Return every record below word for word, with no line changed.

********

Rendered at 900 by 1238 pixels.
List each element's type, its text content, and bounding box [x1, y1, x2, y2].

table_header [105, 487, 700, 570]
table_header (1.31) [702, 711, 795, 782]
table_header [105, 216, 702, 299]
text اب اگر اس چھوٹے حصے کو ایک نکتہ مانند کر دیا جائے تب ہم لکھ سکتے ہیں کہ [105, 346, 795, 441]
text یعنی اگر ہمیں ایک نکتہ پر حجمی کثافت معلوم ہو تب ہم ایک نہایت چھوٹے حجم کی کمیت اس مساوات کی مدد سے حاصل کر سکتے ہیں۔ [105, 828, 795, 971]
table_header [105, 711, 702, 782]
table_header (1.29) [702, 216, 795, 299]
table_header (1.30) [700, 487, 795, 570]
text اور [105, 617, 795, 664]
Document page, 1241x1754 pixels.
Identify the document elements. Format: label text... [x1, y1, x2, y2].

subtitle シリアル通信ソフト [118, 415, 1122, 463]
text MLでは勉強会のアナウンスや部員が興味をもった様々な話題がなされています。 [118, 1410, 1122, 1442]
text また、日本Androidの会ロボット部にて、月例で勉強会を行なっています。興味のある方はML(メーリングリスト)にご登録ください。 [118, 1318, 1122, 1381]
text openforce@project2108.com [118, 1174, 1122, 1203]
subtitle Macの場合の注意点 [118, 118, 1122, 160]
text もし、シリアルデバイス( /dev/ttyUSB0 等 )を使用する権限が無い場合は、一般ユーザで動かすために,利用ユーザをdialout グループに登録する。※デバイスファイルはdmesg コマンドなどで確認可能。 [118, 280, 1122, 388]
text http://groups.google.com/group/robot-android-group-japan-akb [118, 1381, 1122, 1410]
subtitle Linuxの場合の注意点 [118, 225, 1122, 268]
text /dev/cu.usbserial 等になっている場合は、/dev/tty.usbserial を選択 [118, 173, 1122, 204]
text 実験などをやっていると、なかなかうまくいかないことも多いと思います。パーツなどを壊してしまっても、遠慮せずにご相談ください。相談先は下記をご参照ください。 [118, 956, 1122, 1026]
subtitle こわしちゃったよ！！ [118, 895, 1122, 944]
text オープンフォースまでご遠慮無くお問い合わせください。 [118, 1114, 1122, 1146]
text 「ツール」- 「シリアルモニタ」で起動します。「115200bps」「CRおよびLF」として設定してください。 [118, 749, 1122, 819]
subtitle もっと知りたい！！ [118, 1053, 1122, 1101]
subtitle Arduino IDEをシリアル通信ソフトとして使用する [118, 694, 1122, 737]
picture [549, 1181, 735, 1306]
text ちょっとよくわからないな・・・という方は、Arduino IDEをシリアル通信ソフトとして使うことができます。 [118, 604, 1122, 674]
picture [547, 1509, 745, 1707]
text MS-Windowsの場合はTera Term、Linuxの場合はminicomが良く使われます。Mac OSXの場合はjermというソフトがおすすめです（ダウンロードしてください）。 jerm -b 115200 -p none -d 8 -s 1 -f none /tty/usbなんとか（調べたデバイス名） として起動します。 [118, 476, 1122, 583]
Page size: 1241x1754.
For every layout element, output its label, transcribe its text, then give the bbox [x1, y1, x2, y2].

********

** WRITTEN SOLUTION **
Rendered at 900 by 1238 pixels.
List each element's type, its text content, and bounding box [x1, y1, x2, y2].

table_header [105, 487, 700, 570]
table_header (1.31) [702, 711, 795, 782]
table_header [105, 216, 702, 299]
text اب اگر اس چھوٹے حصے کو ایک نکتہ مانند کر دیا جائے تب ہم لکھ سکتے ہیں کہ [105, 346, 795, 441]
text یعنی اگر ہمیں ایک نکتہ پر حجمی کثافت معلوم ہو تب ہم ایک نہایت چھوٹے حجم کی کمیت اس مساوات کی مدد سے حاصل کر سکتے ہیں۔ [105, 828, 795, 971]
table_header [105, 711, 702, 782]
table_header (1.29) [702, 216, 795, 299]
table_header (1.30) [700, 487, 795, 570]
text اور [105, 617, 795, 664]
Document page, 1241x1754 pixels.
Identify the document elements. Format: label text... [x1, y1, x2, y2].

subtitle シリアル通信ソフト [118, 415, 1122, 463]
text MLでは勉強会のアナウンスや部員が興味をもった様々な話題がなされています。 [118, 1410, 1122, 1442]
text また、日本Androidの会ロボット部にて、月例で勉強会を行なっています。興味のある方はML(メーリングリスト)にご登録ください。 [118, 1318, 1122, 1381]
text openforce@project2108.com [118, 1174, 1122, 1203]
subtitle Macの場合の注意点 [118, 118, 1122, 160]
text もし、シリアルデバイス( /dev/ttyUSB0 等 )を使用する権限が無い場合は、一般ユーザで動かすために,利用ユーザをdialout グループに登録する。※デバイスファイルはdmesg コマンドなどで確認可能。 [118, 280, 1122, 388]
text http://groups.google.com/group/robot-android-group-japan-akb [118, 1381, 1122, 1410]
subtitle Linuxの場合の注意点 [118, 225, 1122, 268]
text /dev/cu.usbserial 等になっている場合は、/dev/tty.usbserial を選択 [118, 173, 1122, 204]
text 実験などをやっていると、なかなかうまくいかないことも多いと思います。パーツなどを壊してしまっても、遠慮せずにご相談ください。相談先は下記をご参照ください。 [118, 956, 1122, 1026]
subtitle こわしちゃったよ！！ [118, 895, 1122, 944]
text オープンフォースまでご遠慮無くお問い合わせください。 [118, 1114, 1122, 1146]
text 「ツール」- 「シリアルモニタ」で起動します。「115200bps」「CRおよびLF」として設定してください。 [118, 749, 1122, 819]
subtitle もっと知りたい！！ [118, 1053, 1122, 1101]
subtitle Arduino IDEをシリアル通信ソフトとして使用する [118, 694, 1122, 737]
picture [549, 1181, 735, 1306]
text ちょっとよくわからないな・・・という方は、Arduino IDEをシリアル通信ソフトとして使うことができます。 [118, 604, 1122, 674]
picture [547, 1509, 745, 1707]
text MS-Windowsの場合はTera Term、Linuxの場合はminicomが良く使われます。Mac OSXの場合はjermというソフトがおすすめです（ダウンロードしてください）。 jerm -b 115200 -p none -d 8 -s 1 -f none /tty/usbなんとか（調べたデバイス名） として起動します。 [118, 476, 1122, 583]
Page size: 1241x1754.
For every layout element, output its label, transcribe its text, then give the bbox [x1, y1, x2, y2].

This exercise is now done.